C++ character conversions EBCDIC -> ASCII

Discussion in 'Mac Programming' started by toddburch, May 13, 2007.

  1. toddburch macrumors 6502a

    Joined:
    Dec 4, 2006
    Location:
    Katy, Texas
    #1
    I've written a C++ app to translate EBCDIC to ASCII. Being fairly new to C++, I spent quite a bit of time on it, but its now working.

    As part of the process, I wrote a dumping routine to output the incoming data into a hex-dump format display, like this:

    Code:
    00000000  C3F4F4F0 F1F3F0F3 F1F9F525 480CF0F0  F7F0F840 40C240F4 40000000 00914C00  *...........%H......@@.@.@.....L.*
    00000020  00001CD5 D6D560C3 D6E5C5D9 C5C440C3  C8C1D9C7 C5E24000 0C00000C 00000C00  *......`.......@.......@.........*
    
    Above, the first field is the hex offset into the record, then the record itself, then the eyecatcher area on the right, wrapped in "*"s.

    Unpacking the data was the toughest part. For instance, converting an incoming character like 0xF2 and turning it into a string "F2". I'll show you how I did it (a cut-down version for simplicity), and would like to get some feedback on how I might have done it either more efficiently, or "better"** by leveraging (leaning) more on C++. The comments in the code and the code itself tell the story of the issue I was having when picking up a values X'80' or larger. I would be most interested simplifying this conversion process.

    Thanks for your feedback.
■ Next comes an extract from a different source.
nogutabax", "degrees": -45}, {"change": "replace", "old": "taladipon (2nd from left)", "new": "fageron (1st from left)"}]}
I've a thick skin, so let me have it!

    Code:
    #include <iostream>
    using namespace std ; 
    
    #define SAMPLE "1 Ring To Rule Them All"  // Sample string to convert 
    #define HEXCHARS "0123456789ABCDEF"       // All valid hex chars 
     
    void to_hex(char *indata, int i) ;  // Function prototype.  -> data, character to convert. 
    
    int main (int argc, char * const argv[]) {
    	int i ; 
    
    	char outdata[((sizeof SAMPLE-1) * 2)+1] ;  // Double length + 1 for null terminator  
    	outdata[sizeof outdata-1] = NULL ;   // Null terminate the string 
    	
        for (i = 0 ; i < sizeof SAMPLE-1 ; i++ ) {  // Run the entire input string. 
    		int c = SAMPLE[i] ;                   // Pick up a character 
    		// Picking up 0X80 or above causes a negative value.  
    		// So, add 256 to it to make it positive. 
    		if (c < 0) c += 256 ;       // make positive if picking up the byte caused the sign bit to propagate.
    		to_hex( &outdata[i*2], c) ; // Convert the byte just picked up 
    	} 
    	cout << '"' << SAMPLE << '"' << " converted is " << outdata << endl ;  // Normal Text
    	
    	// Now, show the scenario for a high value. 
    	char temp[3] ; 
    	temp[2] = NULL ;
    	 
    	char z = 0xFF ; 
    	int j = (int) z ;  
    	
    	to_hex( temp , 0xFF ) ;  
    	cout << "The HIGHVALUE is " << 0xFF << ".  As an integer it is " << j << ". Converted it is " << temp << endl ; 	
    	return 0;
    }
    
    // Function to convert a byte to a hex displayable value. 
    void to_hex(char *indata, int byte) { 
    	indata[0] = HEXCHARS[ byte / 16] ;  // get left nibble 
    	indata[1] = HEXCHARS[ byte % 16] ;  // right nibble 
    	return ; 
    } 
    
    I was reading up on the C++ I/O model with its Formatted I/O and the Manipulators for converting the output stream to hex, but these are only for integers, and it seems like it would be more work to do that than what I've got so far.

    Thanks, Todd

    ** better = me writing less code
     
  2. rand0m3r macrumors regular

    Joined:
    Jun 30, 2006
    #2
    just out of interest, why did you write such a program? there are already C++ libraries (glibmm) that perform character conversions.
     
  3. toddburch thread starter macrumors 6502a

    Joined:
    Dec 4, 2006
    Location:
    Katy, Texas
    #3
    Like I said - I'm new to C++. I'm not even familiar with the STL, much less any other add-on libraries.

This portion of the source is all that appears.